Mercado

A estratégia da China para redefinir o mercado econômico global

Thiago de Aragão, CEO da Arko International

A guerra tarifária do governo Trump vem acirrando a rivalidade econômica entre China e Estados Unidos e trazendo complexidade à área de gestão de riscos das empresas, especialmente em supply chain. Esse foi o tema da masterclass do especialista em geopolítica e estratégias globais Thiago de Aragão, CEO da Arko International, durante o SAP Supply Executive Summit 2025, evento realizado nesta manhã na Experience House, em São Paulo. Participando ao vivo, direto de Whashington D.C., Thiago falou a um grupo de 70 líderes de supply chain de grandes empresas, oferecendo uma análise das dinâmicas globais que impactam os negócios nos tempos atuais.

Para o especialista, o conflito das duas potências pela posição de liderança mundial é apenas a ponta do iceberg de uma estratégia iniciada ainda na década de 1980 por Deng Xiaoping, então líder da China, para manter o regime comunista sob controle. Após enviar um grupo de 30 pessoas de sua confiança em missão à União Soviética para entender os fatores que estavam levando a região ao colapso, Xiaoping se deparou com três caminhos possíveis para manter a coesão social na China: repressão, nacionalismo ou prosperidade econômica.

Dos três, a prosperidade econômica foi escolhida como a maneira mais eficaz para proteger o regime, considerando que a repressão gera retaliações internacionais. A China iniciou então um período de investimentos massivos na capacidade de produção industrial e liderou uma abertura econômica controlada, que incluiu a criação de Zonas Econômicas Especiais (ZEE) nas áreas costeiras, como Shenzhen e Zhuhai. Escolhidas por sua proximidade com Hong Kong, Macau e Taiwan, as ZEE tinham o objetivo de atrair investimento estrangeiro e fomentar a exportação, reduzindo o impacto da volatilidade do mercado na produção industrial chinesa.

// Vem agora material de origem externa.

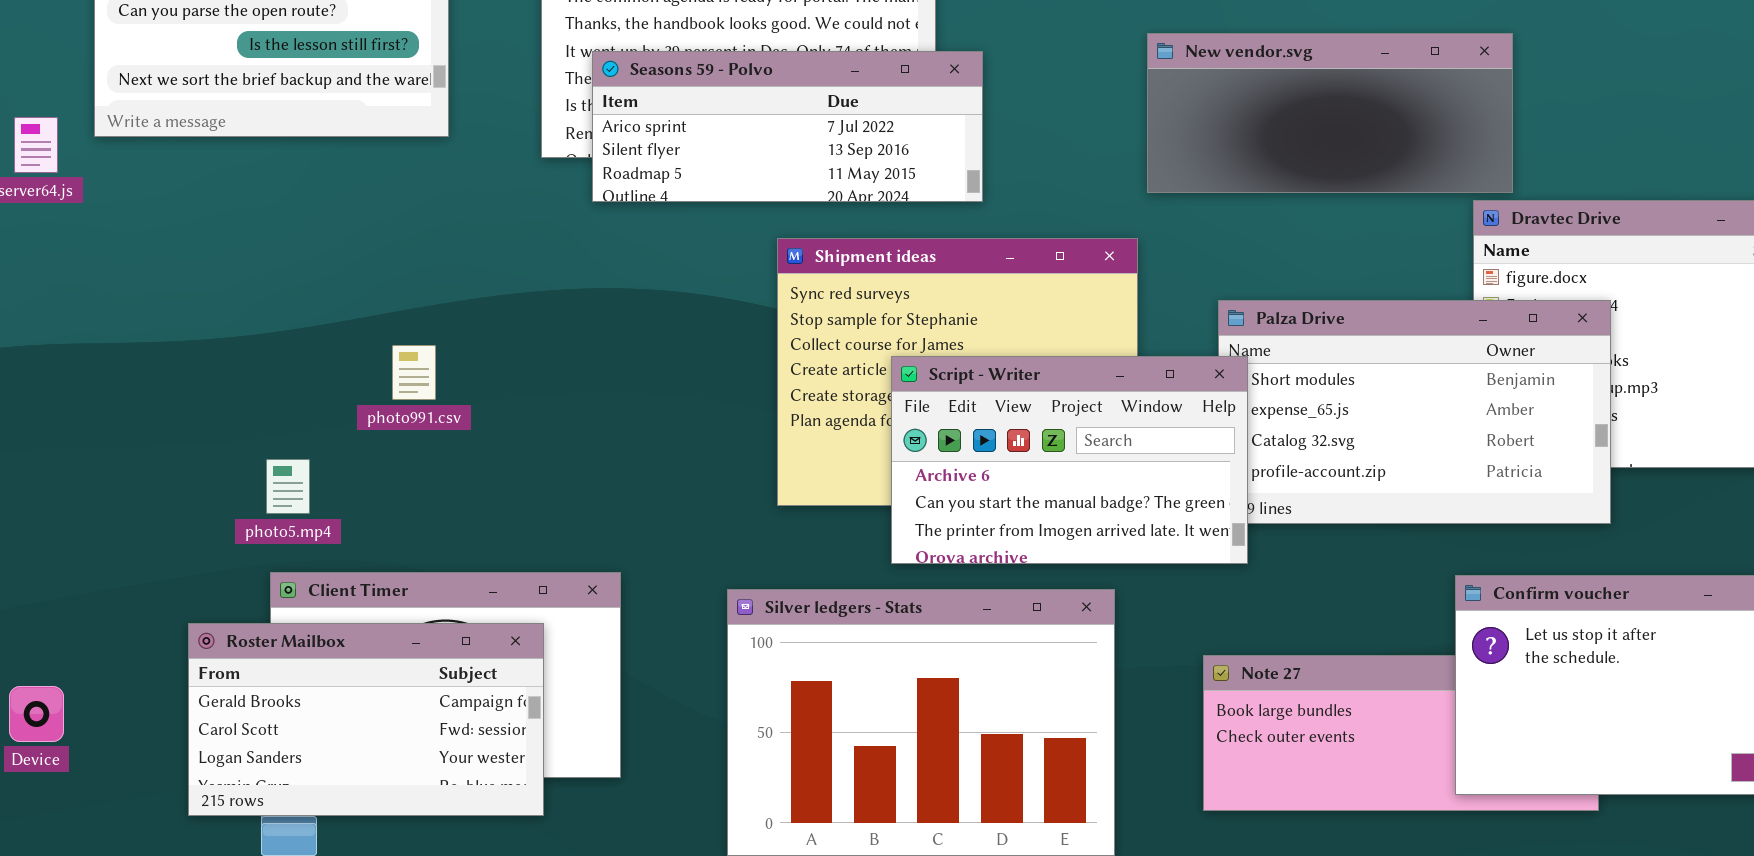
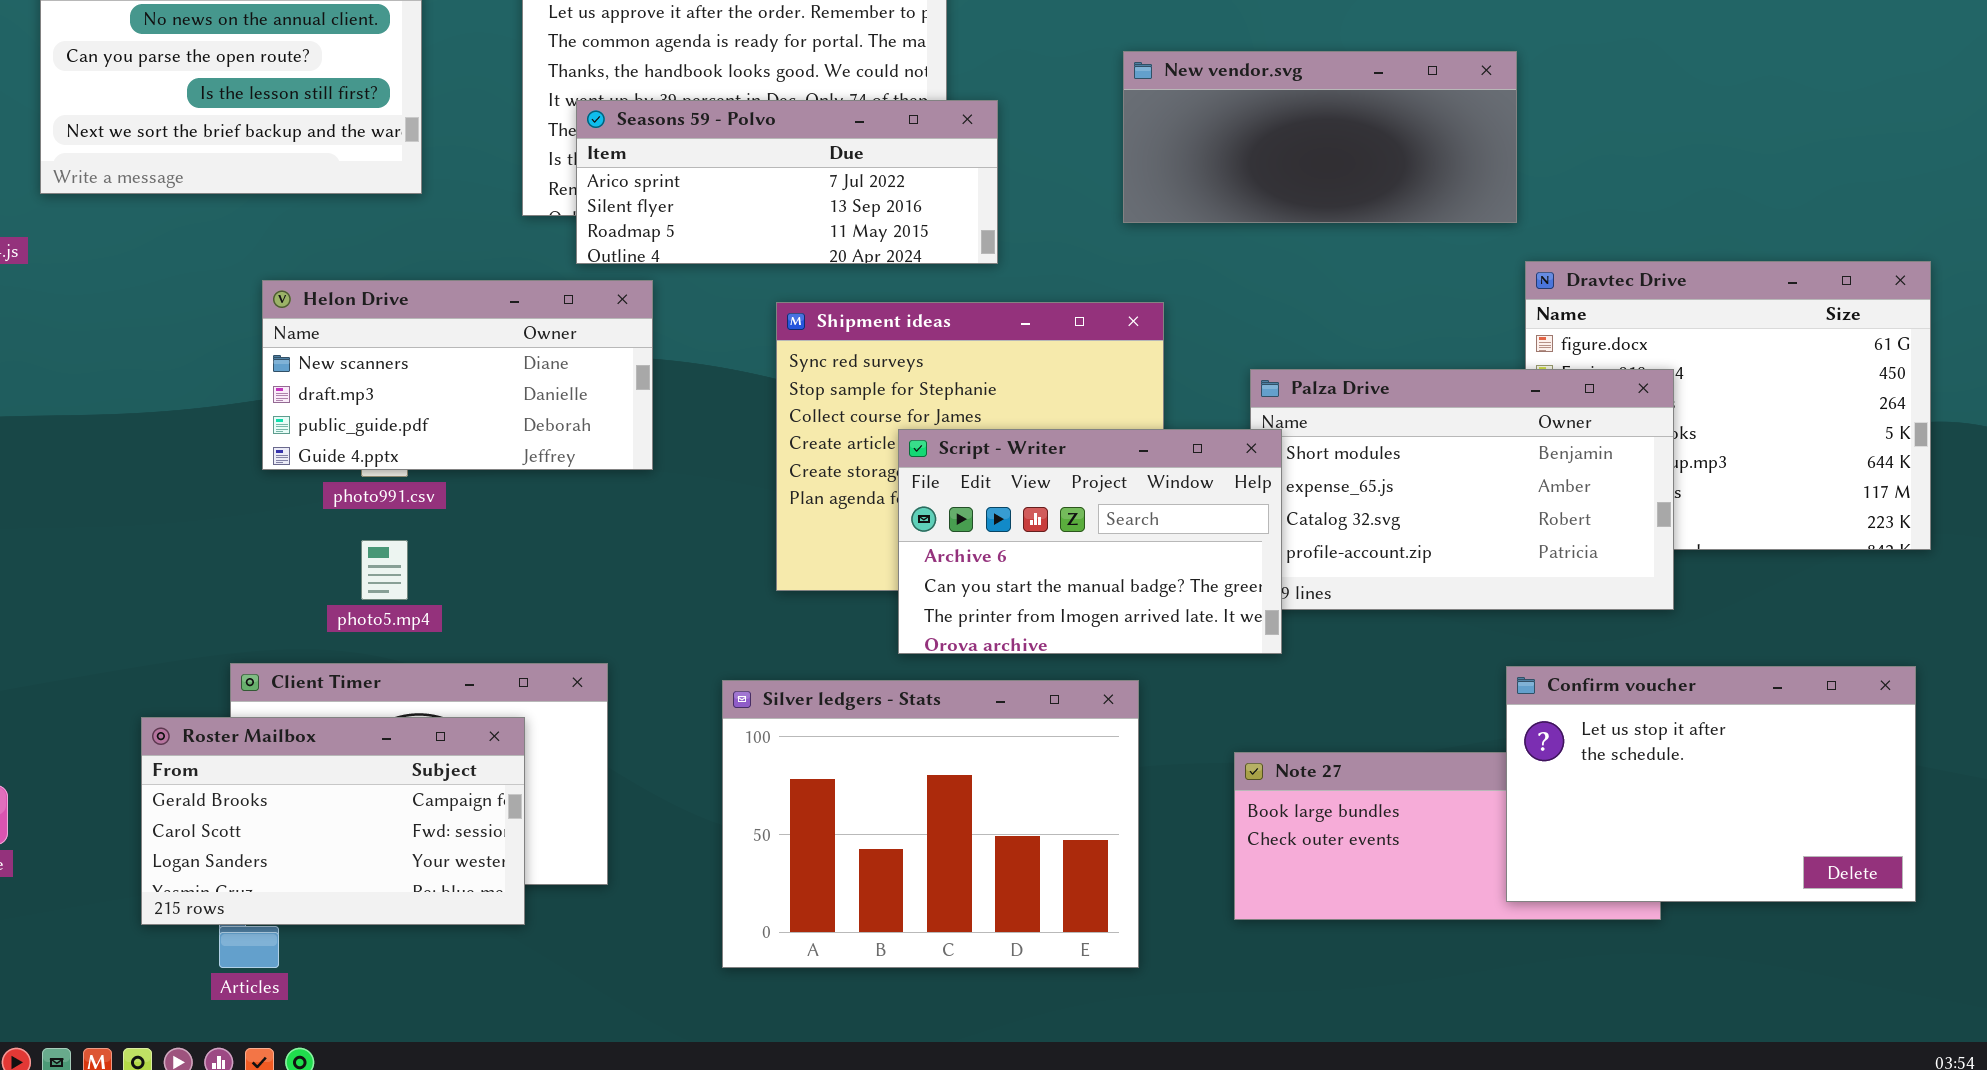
New vendor.svg: [1147,33,1513,193] -> [1123,51,1517,223], moved
Helon Drive: none -> [262,280,653,470], opened
photo5.mp4: [266,459,310,514] -> [361,540,408,600], moved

Crise de 2008 amplia expansão internacional

Para Thiago, a crise financeira global de 2008 nos Estados Unidos, desencadeada pela falência do banco de investimentos Lehman Brothers, abriu espaço para que a China iniciasse um processo mais robusto de concessão de crédito a países considerados estratégicos com base em três critérios: exportação de matéria-prima, existência de mercado consumidor ou posicionamento estratégico para a logística internacional. América Latina, África e Oriente Médio foram alguma das regiões priorizadas.

A exemplo do que potências ocidentais sempre praticaram, esse movimento cria relações de dependência que, na visão do especialista, beneficiam de forma assimétrica a China. Durante a pandemia de covid-19, por exemplo, a necessidade do Brasil de importar ingredientes farmacêuticos da China para a produção de vacinas teve como contrapartida a flexibilização das restrições à empresa chinesa Huawei, até então barrada como possível prestadora da rede 5G nacional durante o governo Bolsonaro, alinhado aos interesses dos EUA.

Essa lógica de influência e assimetria também se manifesta em práticas comerciais agressivas, como o dumping de aço no Brasil, quando o produto é vendido por um valor inferior ao praticado no mercado. Apesar de prejudiciais aos produtores locais, essas práticas raramente geram retaliações, dada a forte dependência econômica já estabelecida. “Hoje, uma decisão sobre o agronegócio tomada em Pequim pode ter mais impacto no Brasil do que qualquer medida adotada em Brasília”, observou Thiago.

O nacionalismo, outra estratégia chinesa para manter a coesão social, é frequentemente mobilizado em momentos de tensão ou questionamento internacional. De acordo com Thiago, ações militares em Taiwan têm se repetido nos últimos cinco anos em momentos em que a imprensa internacional começou a destacar a influência da China em outros países, como uma forma de redirecionar o foco da opinião pública.

A estratégia de Trump de descredibilizar órgãos internacionais como a Otan (Organização do Tratado do Atlântico Norte) ou anunciar tarifaços contra países da União Europeia, pode abrir o flanco para uma maior aproximação entre a China e o bloco europeu. Prova disso é o movimento crescente de empresas chinesas se estabelecendo na Hungria, o que pode, nos próximos anos, gerar uma nova rota de exportação de produtos tecnológicos para o mercado europeu em substituição à dependência do mercado americano.

Em meio a esse cenário volátil, entender e acompanhar os desdobramentos geopolíticos, avaliar riscos de dependência e diversificar rotas e parceiros deixam de ser apenas boas práticas dos gestores de supply chain e passam a ser medidas que podem garantir a competitividade e o nível de eficiência dos negócios.